1844 - Before a public funeral, over ten thousand Saints view the bodies of Joseph and Hyrum Smith at the Mansion House in Nauvoo, Illinois. The west door opened at 8:00 a.m. and a stream of people entered, viewed the bodies, and exited out the north door of the Mansion House until 5:00 p.m. The family then paid their last respects to the fallen Prophet and Patriarch. Two decoy coffins are filled with sand and are buried during the public ceremony. William W. Phelps preached the funeral sermon. Fear of a bounty on the head of the Prophet led Emma to have the real coffins containing the bodies buried secretly in the basement of the unfinished Nauvoo House across the street from the Mansion House at about midnight. The ground was smoothed as it was before the burial so that no one would know they were buried there. (History of the Church, 6:628). In the fall, the bodies would be moved across the street and buried beneath the "bee house" where they remained until discovered and re-buried in 1928 at their present location in Nauvoo along the Mississippi River.

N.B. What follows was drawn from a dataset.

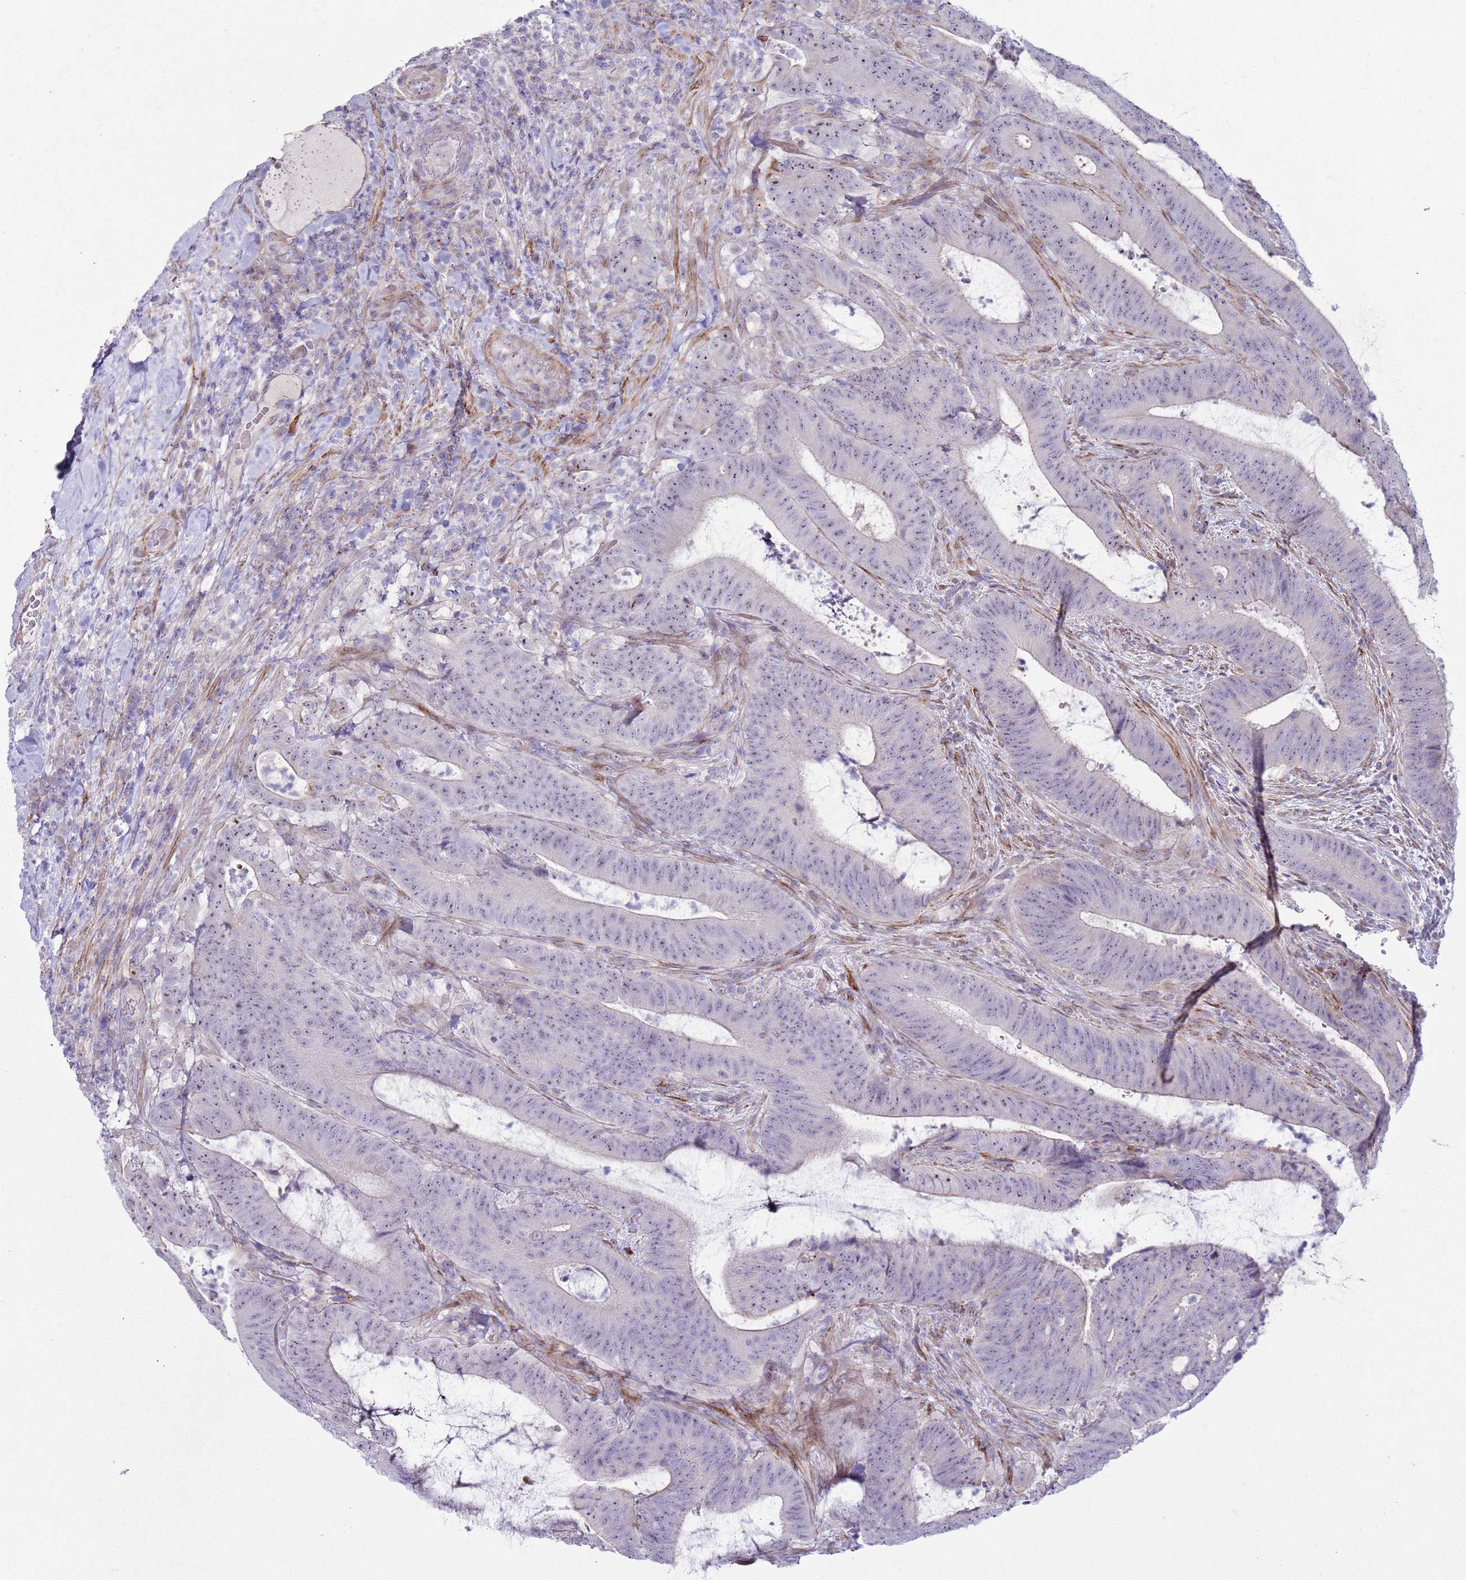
{"staining": {"intensity": "weak", "quantity": "<25%", "location": "nuclear"}, "tissue": "colorectal cancer", "cell_type": "Tumor cells", "image_type": "cancer", "snomed": [{"axis": "morphology", "description": "Adenocarcinoma, NOS"}, {"axis": "topography", "description": "Colon"}], "caption": "Tumor cells are negative for brown protein staining in adenocarcinoma (colorectal). The staining is performed using DAB brown chromogen with nuclei counter-stained in using hematoxylin.", "gene": "HEATR1", "patient": {"sex": "female", "age": 43}}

1960 - Elder Bruce R. McConkie sets apart his son, Joseph Fielding McConkie, a nineteen-year-old, for his mission. This begins the policy of extending mission calls on a regular basis to nineteen-year-old young men.

1985 - The Freiberg Germany Temple is dedicated by President Gordon B. Hinckley. It is the only temple to be built in a country with a communist form of government.

1993 - Mexico formally registers the Church, granting it all the rights of a religious organization, including the right to own property.